Vemurafenib first drug
to improve progression-free survival in patients with advanced melanoma
A randomized, international Phase III trial
showed that vemurafenib (also known as PLX4032), which targets the
V600E mutations in the BRAF gene, is the first drug to improve overall
survival when compared to standard chemotherapy in patients with
advanced melanoma. It is also the first drug to improve progression-free
survival (PFS) and response proportion in these patients. If approved
by the U.S. Food and Drug Administration, vemurafenib could become
a new standard treatment for patients with melanoma who have this
gene mutation. The drug has received extensive attention as a result
of striking results from earlier-stage trials. This study is the
first to demonstrate conclusively that the drug significantly improves
survival better than the current standard.
"This is really a huge step toward personalized care in melanoma,"
said lead author Paul Chapman, M.D., attending physician in the
melanoma/sarcoma service at Memorial Sloan-Kettering Cancer Center
in New York. "This is the first successful melanoma treatment
tailored to patients who carry a specific gene mutation in their
tumor, and could eventually become one of only two drugs available
that improves overall survival in advanced cancers." The other
drug, ipilumumab, is an immune therapy also featured in ASCO's 2011
Annual Meeting plenary session.
Approximately half of all melanomas harbor a V600E mutation in
the BRAF gene. The trial compared the effectiveness - overall survival
and progression-free survival - of treatment with vemurafenib to
the chemotherapy drug dacarbazine in 675 patients with previously
untreated, inoperable stage IIIC or stage IV metastatic melanoma
and a V600E mutation in the BRAF gene.
At the planned interim analysis at median three months, patients
receiving vemurafenib had a 63 percent reduction in risk of death
compared to those receiving dacarbazine. Those who received vemurafenib
also had a 74 percent reduction in the risk of progression (or death)

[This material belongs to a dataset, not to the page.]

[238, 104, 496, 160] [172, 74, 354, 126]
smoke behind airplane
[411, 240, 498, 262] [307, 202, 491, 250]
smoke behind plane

compared to dacarbazine. In addition, the researchers found that
those receiving vemurafenib had a 48.4 percent response rate compared
to 5.5 percent for the dacarbazine group. At the first trial interim
analysis, it was recommended that those patients receiving dacarbazine
switch to vemurafenib.
The most common side effects of vemurafenib were skin rashes, photosensitivity,
elevated liver enzymes, and joint pain. Fewer than 10 percent of
these side effects were grade three or worse. In addition, 18 percent
of patients developed a low-grade non-melanoma skin tumor.
Dr. Chapman said that because the study findings showed improvements
in PFS and response rate along with greater overall survival, PFS
may now become a validated study endpoint for future trials with
similarly targeted therapies in melanoma.
The researchers plan to next test vemurafenib in combination with
other agents in patients with advanced melanoma. A Phase I trial
has already begun with vemurafenib and ipilimumab, which received
approval from the U.S. Food and Drug Administration earlier this
year.
The study was sponsored by Hoffman-La Roche.